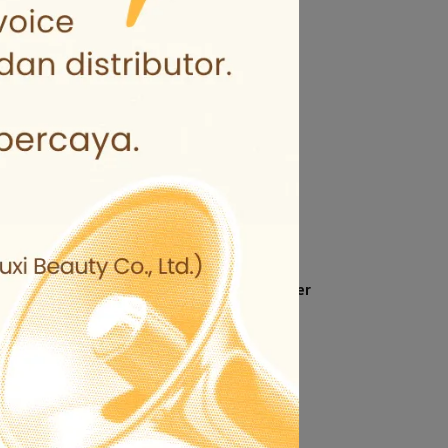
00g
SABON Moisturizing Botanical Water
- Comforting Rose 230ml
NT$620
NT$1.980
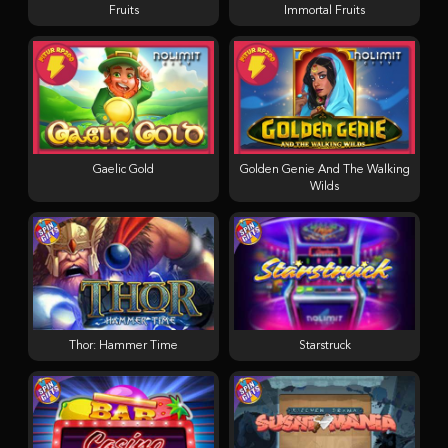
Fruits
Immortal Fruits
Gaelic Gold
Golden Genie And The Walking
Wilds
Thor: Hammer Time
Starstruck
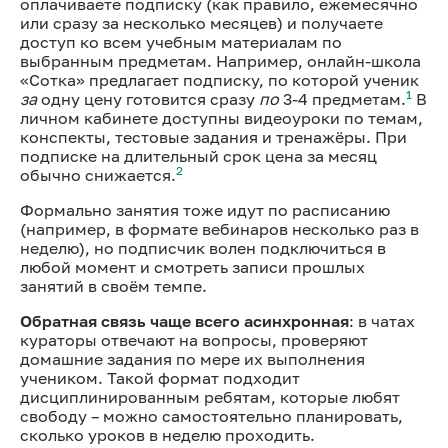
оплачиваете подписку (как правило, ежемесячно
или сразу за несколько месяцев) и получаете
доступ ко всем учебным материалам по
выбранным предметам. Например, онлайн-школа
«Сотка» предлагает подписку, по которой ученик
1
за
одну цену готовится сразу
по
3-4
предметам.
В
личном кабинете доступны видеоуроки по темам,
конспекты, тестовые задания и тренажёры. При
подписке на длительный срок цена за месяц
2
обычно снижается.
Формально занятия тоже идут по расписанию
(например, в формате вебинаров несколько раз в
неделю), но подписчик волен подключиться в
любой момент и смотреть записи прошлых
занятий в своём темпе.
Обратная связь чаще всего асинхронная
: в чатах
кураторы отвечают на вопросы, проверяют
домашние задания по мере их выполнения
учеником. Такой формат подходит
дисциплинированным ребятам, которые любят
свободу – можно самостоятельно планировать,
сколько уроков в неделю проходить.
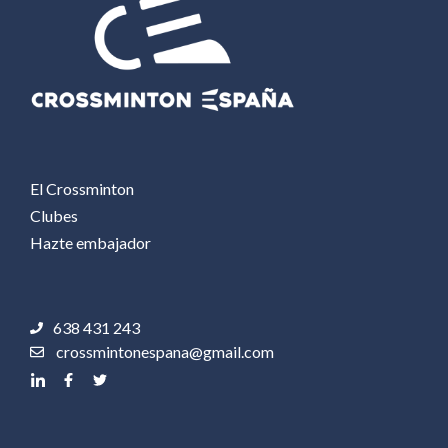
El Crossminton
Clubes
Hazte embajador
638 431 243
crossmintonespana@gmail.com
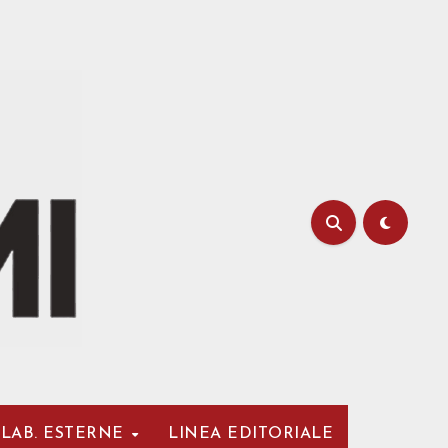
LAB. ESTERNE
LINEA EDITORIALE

*INSTRUCTIONS TO FOLLOW*:
Please set down every line of text from the records above without changing anything, and leave the pictures out.

*OUTPUT BELOW*:
00g
SABON Moisturizing Botanical Water
- Comforting Rose 230ml
NT$620
NT$1.980
Fruits
Immortal Fruits
Gaelic Gold
Golden Genie And The Walking
Wilds
Thor: Hammer Time
Starstruck
оплачиваете подписку (как правило, ежемесячно
или сразу за несколько месяцев) и получаете
доступ ко всем учебным материалам по
выбранным предметам. Например, онлайн-школа
«Сотка» предлагает подписку, по которой ученик
1
за
одну цену готовится сразу
по
3-4
предметам.
В
личном кабинете доступны видеоуроки по темам,
конспекты, тестовые задания и тренажёры. При
подписке на длительный срок цена за месяц
2
обычно снижается.
Формально занятия тоже идут по расписанию
(например, в формате вебинаров несколько раз в
неделю), но подписчик волен подключиться в
любой момент и смотреть записи прошлых
занятий в своём темпе.
Обратная связь чаще всего асинхронная
: в чатах
кураторы отвечают на вопросы, проверяют
домашние задания по мере их выполнения
учеником. Такой формат подходит
дисциплинированным ребятам, которые любят
свободу – можно самостоятельно планировать,
сколько уроков в неделю проходить.
El Crossminton
Clubes
Hazte embajador
638 431 243
crossmintonespana@gmail.com
LAB. ESTERNE
LINEA EDITORIALE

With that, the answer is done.